Now, all I see is a reminder of a time when I was an insecure young woman who didn’t have a clue about life. I’m not that person any more so why should I wear such a personal reminder?
I’m also not thrilled with the subtle changes from ever-so-slightly sagging tissue and tiny wrinkles. Funny little age spots here and there are altering the various colors. It could be a real mess in another ten years! I’m just not wild about seeing any tattoo on an aging body because of the inevitable distortion that occurs.
I’ve met a number of other people my age who feel as I do. It’s pretty simple; I haven’t had the same hair style for the last thirty plus years. This tattoo is just not my style anymore.
Do you think I should just live out my days with a decision I made when I was young and foolish?
Done with Tattoo
In the last thirty years, tattoos have become common in mainstream America and throughout the world. In the United States, the Food and Drug Administration estimates that as many as 45 million Americans have tattoos.
For the vast majority of people sporting ink, their tattoos carry significant meaning. They reported that their tattoos made them feel more: sexy (30 %); rebellious (25%); both attractive and strong (21%); and spiritual (16% ). Fewer say tattoos make them feel more healthy (9%), intelligent (8%) or athletic (5%).

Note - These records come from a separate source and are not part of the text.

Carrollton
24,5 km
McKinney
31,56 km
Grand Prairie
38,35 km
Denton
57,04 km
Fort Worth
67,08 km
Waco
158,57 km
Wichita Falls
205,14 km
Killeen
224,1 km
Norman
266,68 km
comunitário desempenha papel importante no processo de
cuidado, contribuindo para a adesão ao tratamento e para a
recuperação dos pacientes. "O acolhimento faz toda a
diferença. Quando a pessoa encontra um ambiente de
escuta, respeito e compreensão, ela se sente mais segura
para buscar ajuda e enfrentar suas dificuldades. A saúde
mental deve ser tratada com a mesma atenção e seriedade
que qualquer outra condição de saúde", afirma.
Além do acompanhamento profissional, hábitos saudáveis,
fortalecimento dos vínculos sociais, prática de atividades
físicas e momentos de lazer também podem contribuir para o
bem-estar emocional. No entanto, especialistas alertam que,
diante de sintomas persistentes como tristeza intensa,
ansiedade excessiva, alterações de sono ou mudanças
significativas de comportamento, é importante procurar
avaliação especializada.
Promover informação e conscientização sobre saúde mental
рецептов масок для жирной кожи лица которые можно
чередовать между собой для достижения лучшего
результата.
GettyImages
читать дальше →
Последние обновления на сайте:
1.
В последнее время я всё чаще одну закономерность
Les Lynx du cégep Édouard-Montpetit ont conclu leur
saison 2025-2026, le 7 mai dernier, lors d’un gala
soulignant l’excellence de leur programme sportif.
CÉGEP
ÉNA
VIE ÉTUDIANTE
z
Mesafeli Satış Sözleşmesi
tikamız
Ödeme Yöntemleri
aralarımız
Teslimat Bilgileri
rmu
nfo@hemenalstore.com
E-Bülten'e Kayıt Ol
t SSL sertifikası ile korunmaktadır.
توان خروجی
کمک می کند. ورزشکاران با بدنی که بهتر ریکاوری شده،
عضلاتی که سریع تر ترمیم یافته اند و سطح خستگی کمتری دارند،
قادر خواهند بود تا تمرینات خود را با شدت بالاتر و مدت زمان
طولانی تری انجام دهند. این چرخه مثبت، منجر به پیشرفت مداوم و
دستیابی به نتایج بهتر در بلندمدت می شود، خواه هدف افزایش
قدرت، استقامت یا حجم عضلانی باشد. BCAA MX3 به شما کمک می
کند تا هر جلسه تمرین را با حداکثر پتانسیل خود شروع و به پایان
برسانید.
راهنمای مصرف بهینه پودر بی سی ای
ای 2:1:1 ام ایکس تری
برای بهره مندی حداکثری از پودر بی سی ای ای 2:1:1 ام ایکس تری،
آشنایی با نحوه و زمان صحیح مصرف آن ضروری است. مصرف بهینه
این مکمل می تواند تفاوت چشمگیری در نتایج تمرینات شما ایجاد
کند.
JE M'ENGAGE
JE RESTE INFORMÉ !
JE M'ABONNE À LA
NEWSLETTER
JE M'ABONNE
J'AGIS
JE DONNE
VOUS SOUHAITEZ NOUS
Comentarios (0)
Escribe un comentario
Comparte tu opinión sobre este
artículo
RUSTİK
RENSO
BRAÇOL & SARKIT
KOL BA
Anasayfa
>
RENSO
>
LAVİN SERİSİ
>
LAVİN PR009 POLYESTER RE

Yet, of those responding to the poll, 17% reported regretting their tattoos. I wonder if this number will ultimately change because this poll also noted that 52% of people with tattoos fall between the ages of 18 and 29. Just as you have expressed so well, people continue to change long after their twenties.
For those who love their tattoos at every age, I say enjoy. But it sounds as though your’s has become a negative. Should you “live out your days” with a decision that you consider “young and foolish”? It sounds like your “butterfly” has served you well and now, it’s time to move on.
Your first step in this decision should really be to make an appointment with a dermatologist, specifically one who specializes in tattoo removal. Do your research and find a reputable professional. He/she is the best one to explain to you the many different approaches to tattoo removal. Variables to be considered are: the age of your tattoo, size, location, skin type, number of removal treatments, costs, pain, and the anticipated outcome.
Finally, please educate yourself fully regarding the over-the-counter tattoo fading creams. The Food and Drug Administration recommends that consumers stay away from these product, as they result in limited success and may cause skin irritation.